Mit weniger Gespür war Emil Holub (1847-1902) ausgestattet: "Die Schwarzen sind eben Kinder und Kinder brauchen auch bei uns die Ruthe", schrieb er in einem seiner populären Reiseberichte. 1887 kehrte er mit 86 Eisenbahnwaggons voller zusammengeraffter Gegenstände aus Afrika nach Wien zurück.
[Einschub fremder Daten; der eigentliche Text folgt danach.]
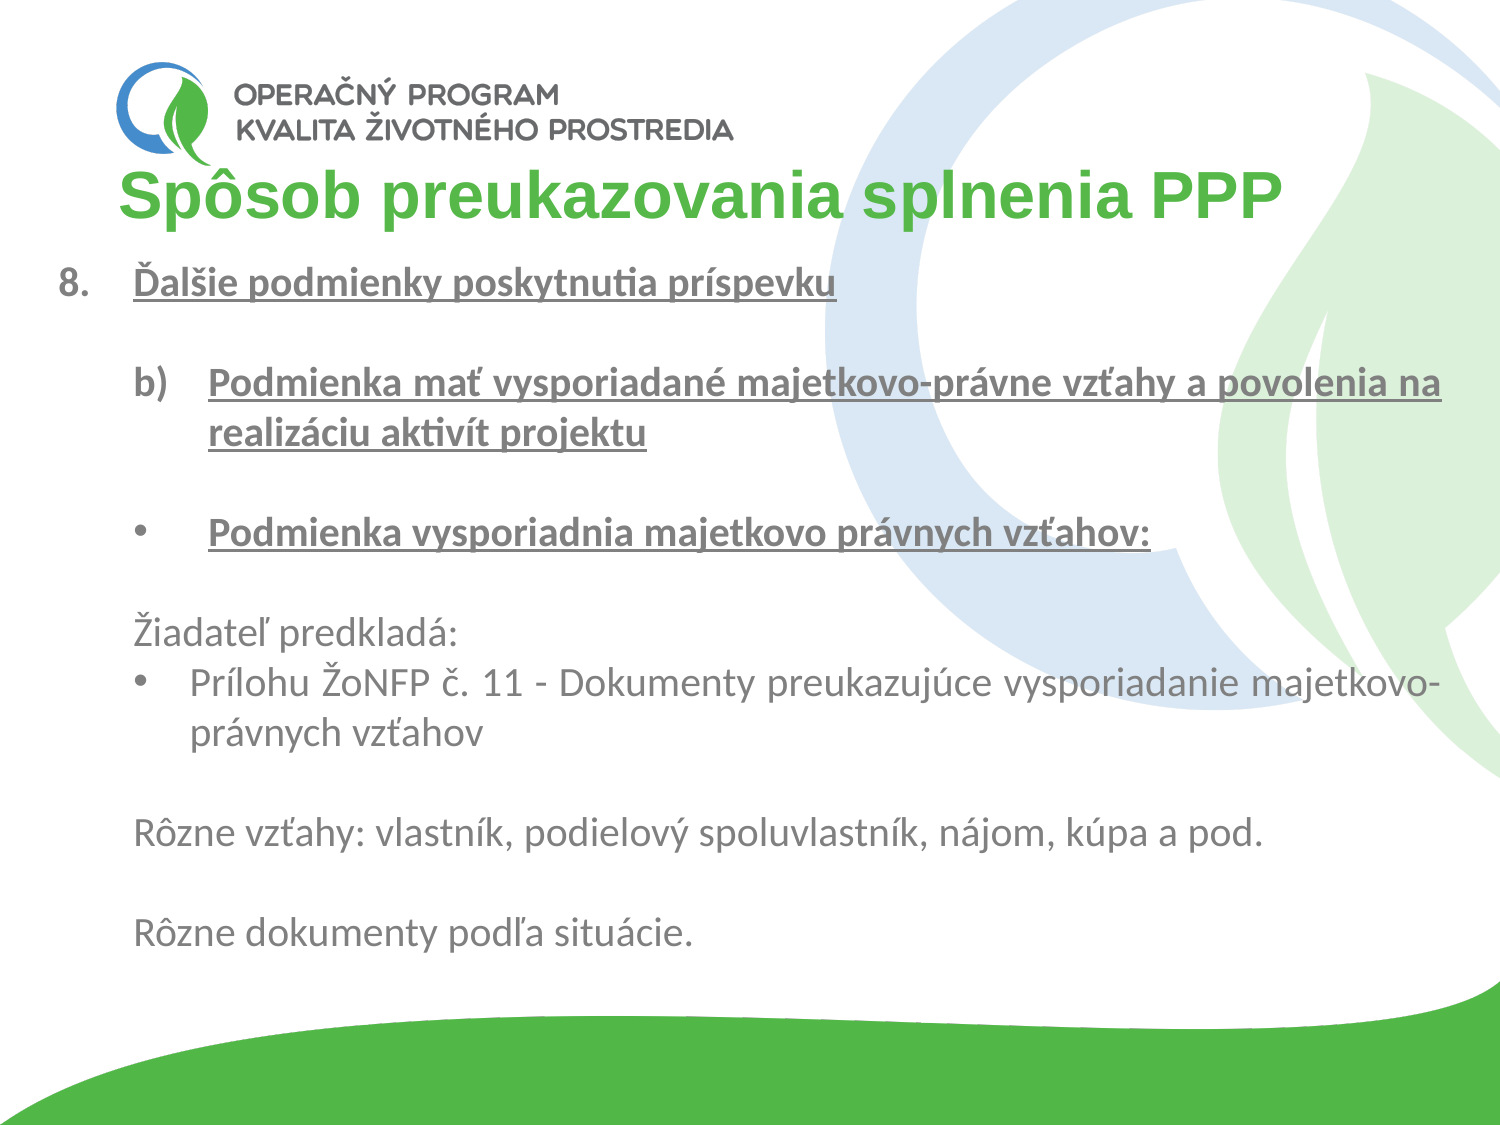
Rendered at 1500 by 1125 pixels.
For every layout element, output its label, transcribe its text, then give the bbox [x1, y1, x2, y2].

text_box Ďalšie podmienky poskytnutia príspevku Podmienka mať vysporiadané majetkovo-právne vzťahy a povolenia na realizáciu aktivít projektu Podmienka vysporiadnia majetkovo právnych vzťahov: Žiadateľ predkladá: Prílohu ŽoNFP č. 11 - Dokumenty preukazujúce vysporiadanie majetkovo-právnych vzťahov Rôzne vzťahy: vlastník, podielový spoluvlastník, nájom, kúpa a pod. Rôzne dokumenty podľa situácie. [43, 247, 1457, 963]
title Spôsob preukazovania splnenia PPP [103, 125, 1397, 247]
picture [0, 0, 1500, 1125]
Die dubioseste Figur unter Österreichs Forschern und Entdeckern ist Andreas Reischek (1845-1902), der 1882 auf Neuseeland in einer nächtlichen Plünderungsaktion zwei mumifizierte Maori-Leichname raubte. 1985 wurde eine der Mumien zurückerstattet, die andere war im Lauf der Jahre zu Staub zerfallen.

Eine der interessantesten österreichischen Forschungsreisenden war eine Frau: Auf fünf Reisen durchquerte Ida Pfeiffer (1797-1858) weite Teile Amerikasund Südostasiens sowie Madagaskar, insgesamt 240.000 Kilometer zur See und 32.000 Kilometer zu Land. Anders als ihre männlichen Kollegen schlug sich Pfeiffer, die bis zu ihrem neunten Lebensjahr als Bub aufgezogen worden war, unter großen Entbehrungen alleine durch. Ihre Unternehmungen finanzierte sie mit ihren Reiseberichten. "Wer ähnliche Reisen unternimmt, muss abgehärtet sein wie der Eingeborene. Ich war es, weil ich es wollte", bekannte die selbstbewusste Dame. Zahlreiche von ihr gesammelte Tiere wurden ihr zu Ehren benannt: etwa die Stabheuschreckenart Myronides pfeifferi oder die Meeresnacktschnecke Vaginula idae.